PROBLEM REQUIREMENTS
The line containing "OR OCCUPATION |" and every line after it through the end of the records: return those exactly, and nothing more.

---------- MATERIAL SHOWN ----------

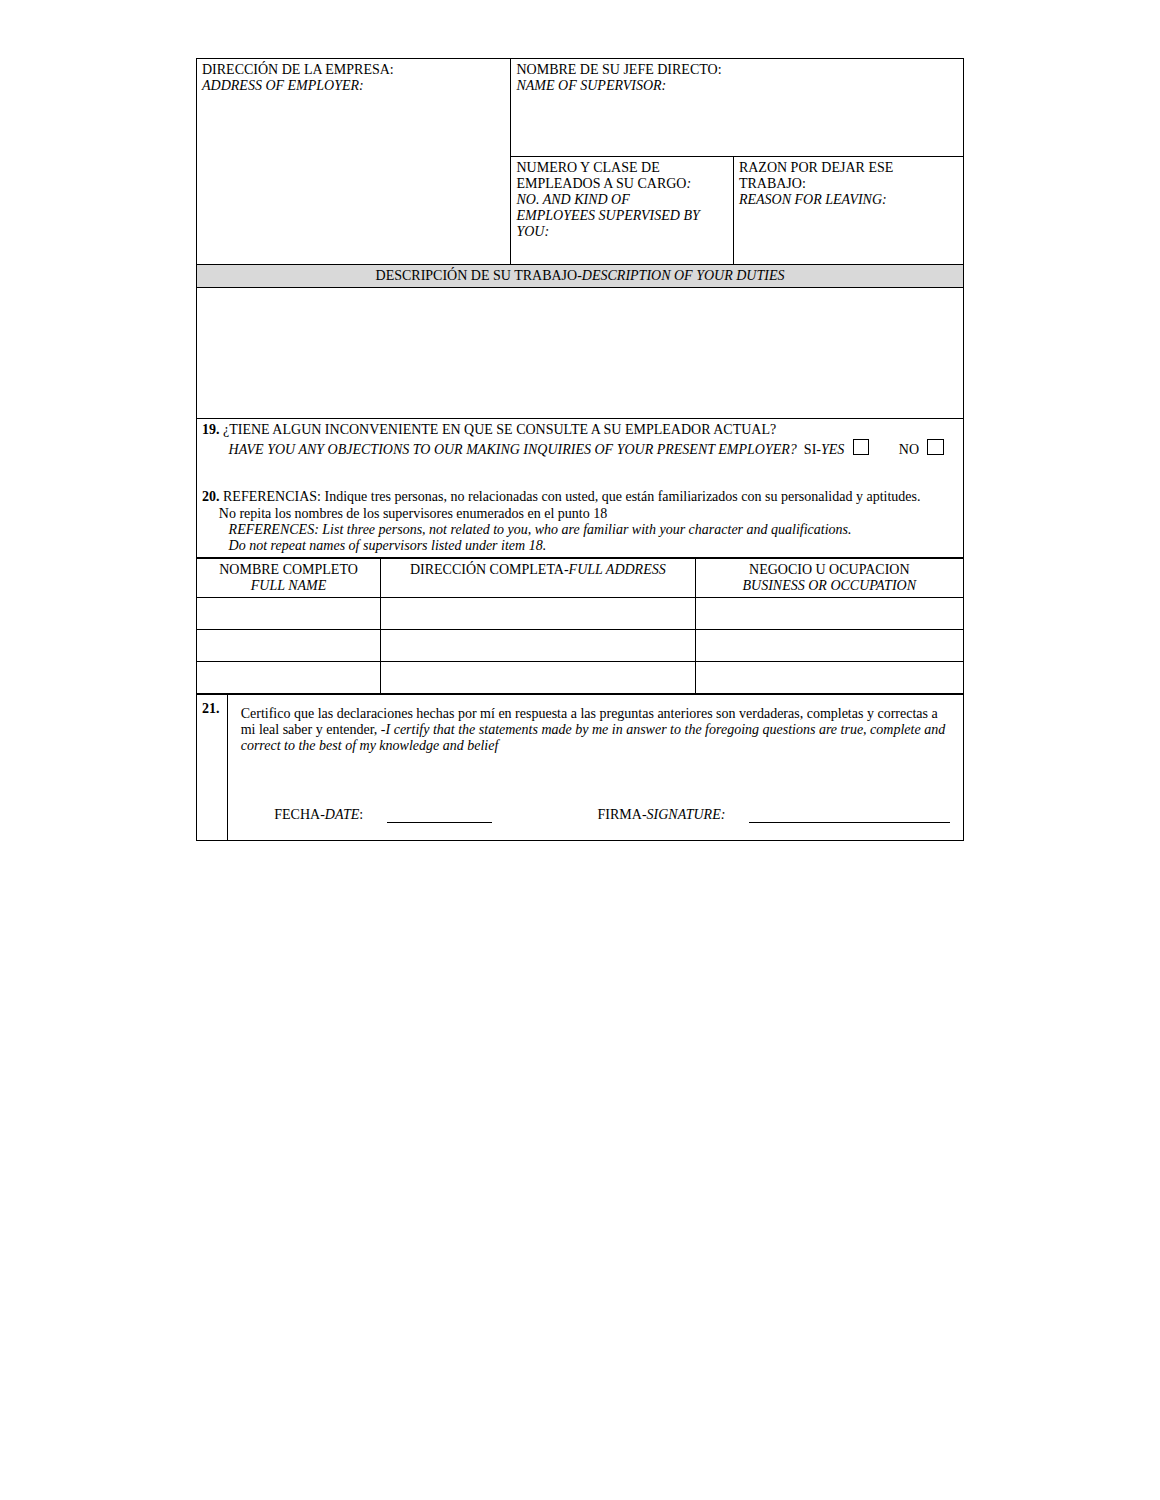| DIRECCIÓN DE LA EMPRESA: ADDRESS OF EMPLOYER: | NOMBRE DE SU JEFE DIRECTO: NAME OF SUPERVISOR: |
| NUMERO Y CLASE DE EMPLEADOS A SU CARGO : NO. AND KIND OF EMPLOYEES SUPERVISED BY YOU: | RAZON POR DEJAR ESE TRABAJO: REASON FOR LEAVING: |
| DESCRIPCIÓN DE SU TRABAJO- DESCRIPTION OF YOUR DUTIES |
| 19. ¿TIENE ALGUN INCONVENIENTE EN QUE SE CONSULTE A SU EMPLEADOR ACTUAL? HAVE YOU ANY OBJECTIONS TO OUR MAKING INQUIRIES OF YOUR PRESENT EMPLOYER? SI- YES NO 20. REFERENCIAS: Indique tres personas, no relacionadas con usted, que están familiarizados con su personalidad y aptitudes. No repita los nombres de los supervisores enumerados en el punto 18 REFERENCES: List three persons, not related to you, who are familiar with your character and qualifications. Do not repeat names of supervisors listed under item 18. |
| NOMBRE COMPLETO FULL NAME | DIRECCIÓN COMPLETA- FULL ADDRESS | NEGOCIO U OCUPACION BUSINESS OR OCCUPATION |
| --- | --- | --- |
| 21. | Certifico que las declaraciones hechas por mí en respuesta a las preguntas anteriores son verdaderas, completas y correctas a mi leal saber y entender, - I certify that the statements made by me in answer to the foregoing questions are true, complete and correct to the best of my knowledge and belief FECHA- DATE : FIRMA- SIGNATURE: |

----------

PROBLEM SOLUTION
| NOMBRE COMPLETO FULL NAME | DIRECCIÓN COMPLETA- FULL ADDRESS | NEGOCIO U OCUPACION BUSINESS OR OCCUPATION |
| --- | --- | --- |
| 21. | Certifico que las declaraciones hechas por mí en respuesta a las preguntas anteriores son verdaderas, completas y correctas a mi leal saber y entender, - I certify that the statements made by me in answer to the foregoing questions are true, complete and correct to the best of my knowledge and belief FECHA- DATE : FIRMA- SIGNATURE: |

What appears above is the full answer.